Chinese Medicine


Doctor's rattle, so called "Tiger sting"

 

 

The ancient Chinese hiking doctors drew attention to themselves with a rattle, the so-called Tigerstachel. Mai Sun wrote the following in 1890:


The Catching of the Song Li CIKOU from the Song Period [around the 13th century, when itinerant doctors are first mentioned in the medical literature.] CIKOU what an itinerant doctor. "Once he got a tiger in his mouth and asked help from Li CIKOU Those who carry on their art carry this implement as their symbol and call it "Tiger's sting" (Subhuti Dharmananda, Ph. D., Institute for Traditional Medicine, Portland, Ore.).
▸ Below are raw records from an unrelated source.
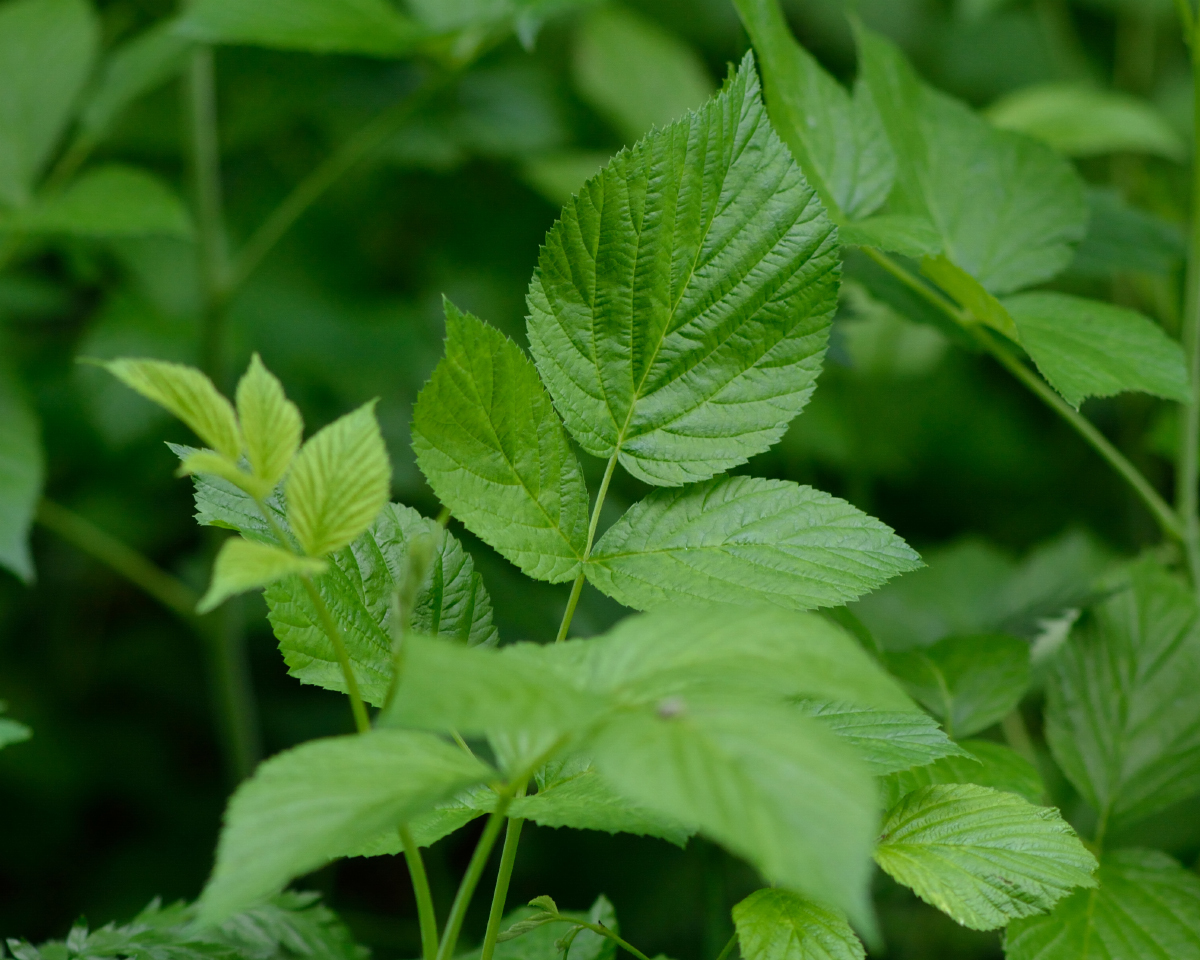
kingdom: Plantae
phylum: Tracheophyta
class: Magnoliopsida
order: Rosales
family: Rosaceae
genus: Rubus
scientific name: Rubus idaeus
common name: Raspberry
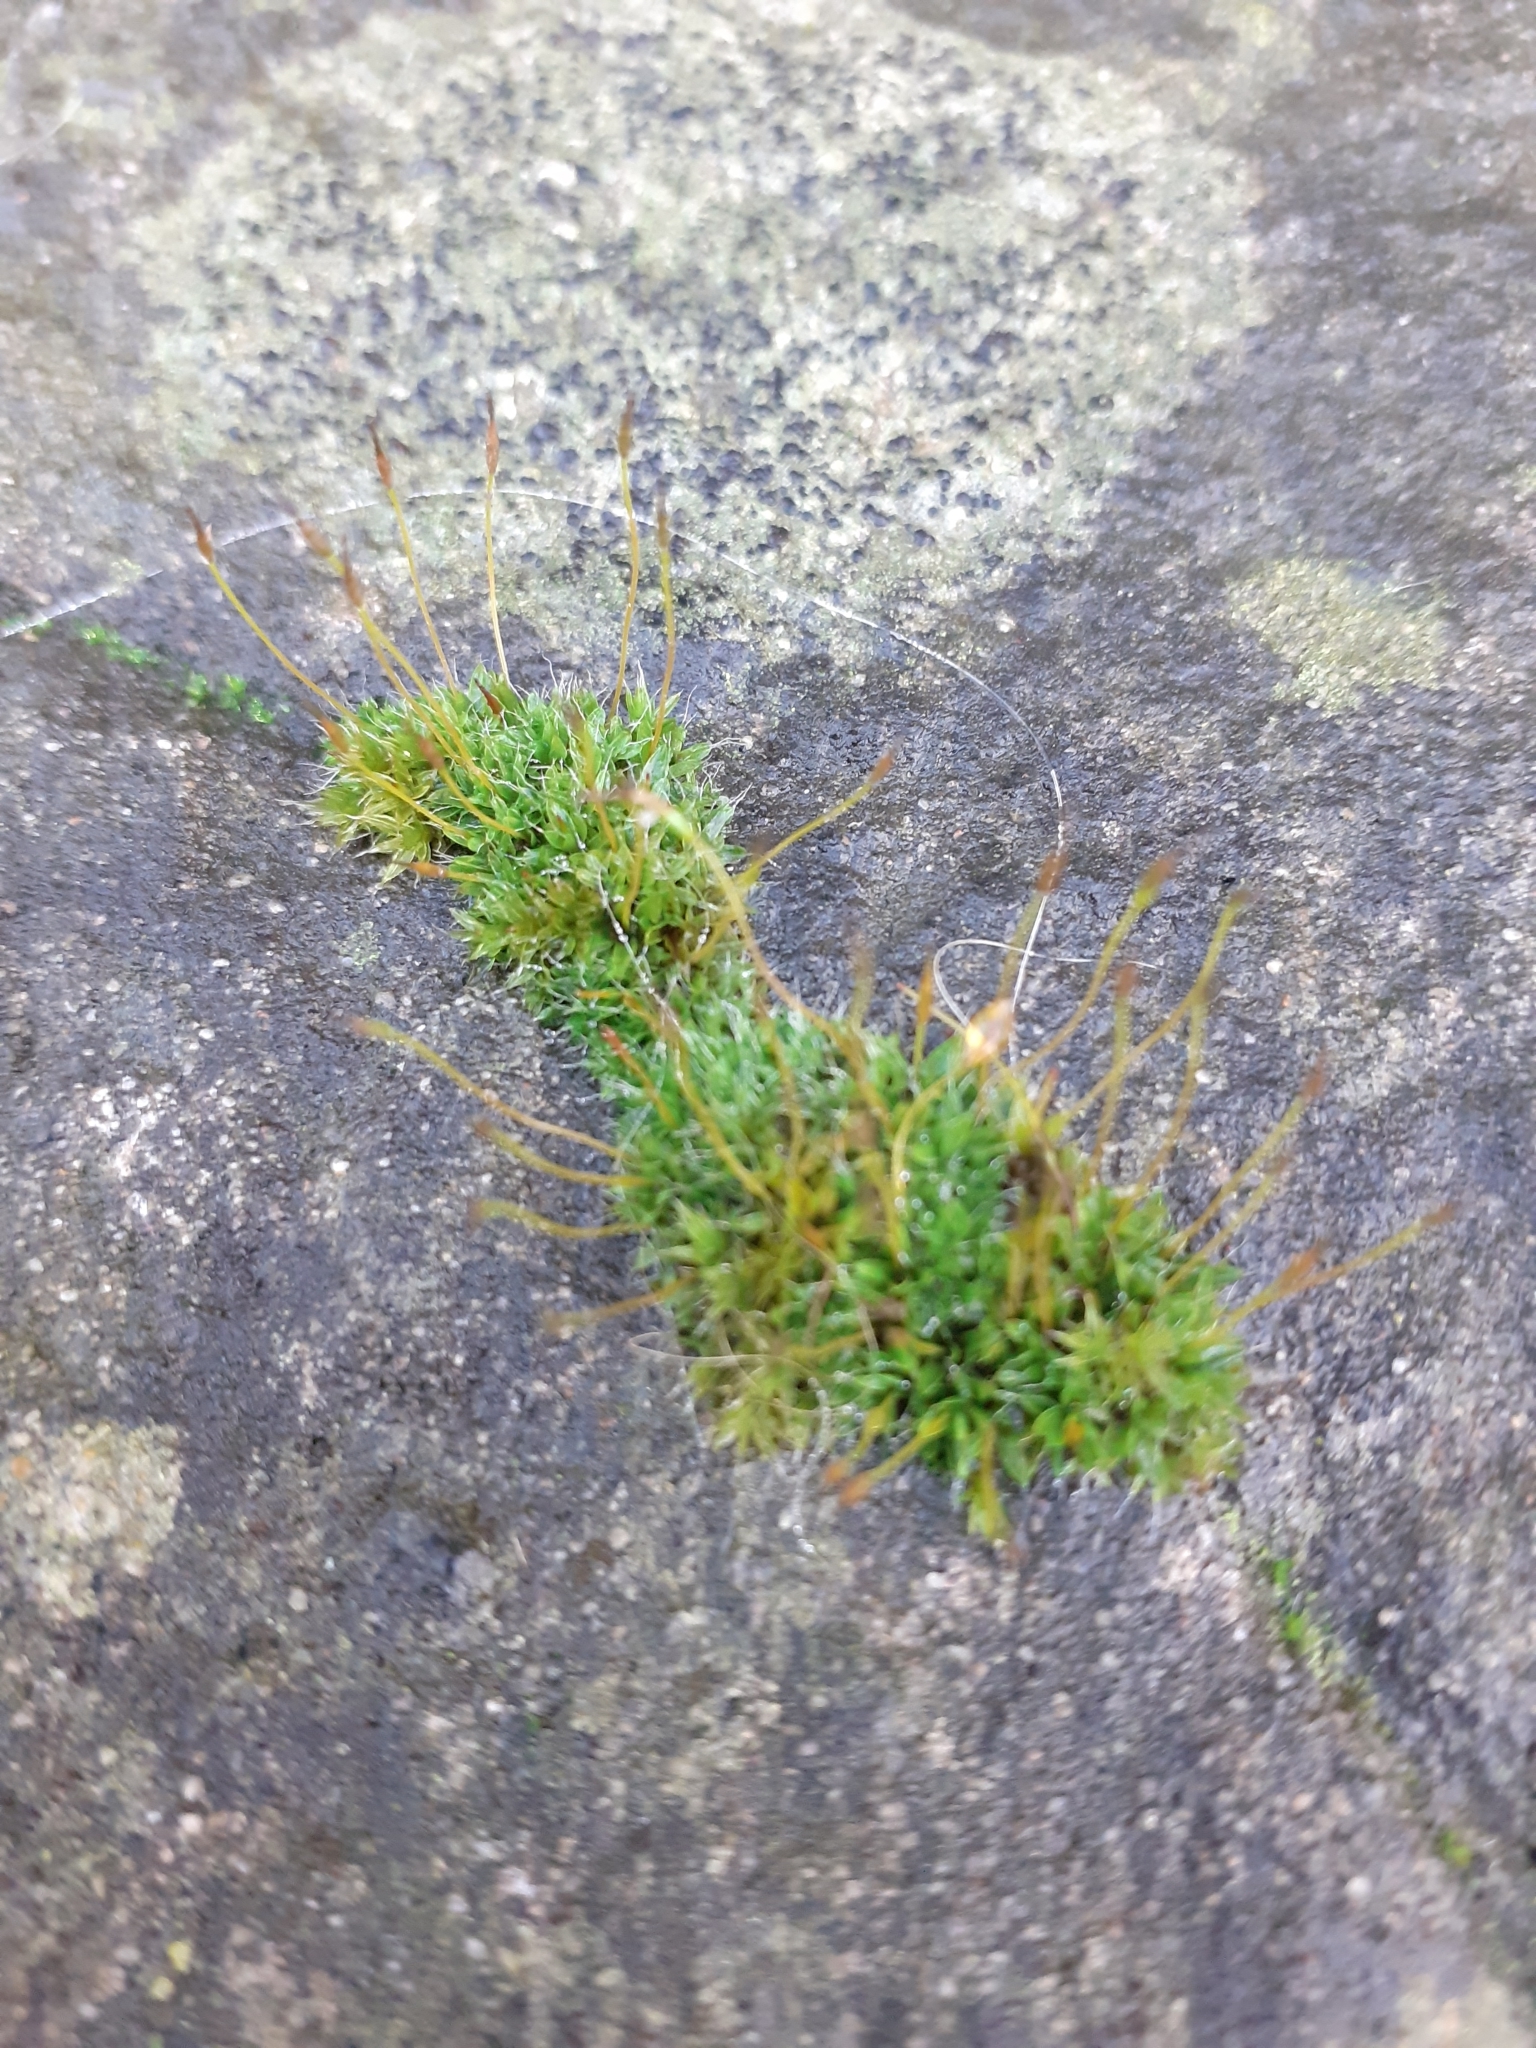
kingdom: Plantae
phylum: Bryophyta
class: Bryopsida
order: Pottiales
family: Pottiaceae
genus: Tortula
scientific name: Tortula muralis
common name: Wall screw-moss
"Once upon a time, Sun Simiao and his students went to the mountains to gather medicinal herbs, and a giant-faced tiger stood in front of them, Sun Simiao looking fearlessly into the beast's mouth and seeing a donkey bone wedged in his throat His doctor rattled his mouth into the mouth of the tiger and told his student to reach out and pull out the donkey's bone, leaving the tiger in his vicinity, carrying the medicinal herbs and allowing Sun Simiao to rest on him. "
After this legendary tiger, henceforth, the ring was named. The Academy of Chinese Medicine in Beijing has a sting that is almost identical to ours, as well as a second, which is decorated with the so-called "eight trigrams" (Huichun, Chinese Medicine, Prestel Verlag 1995 p.74).

 

Lit.:
S. Dharmananda, Li Shizhen, Internet 2002.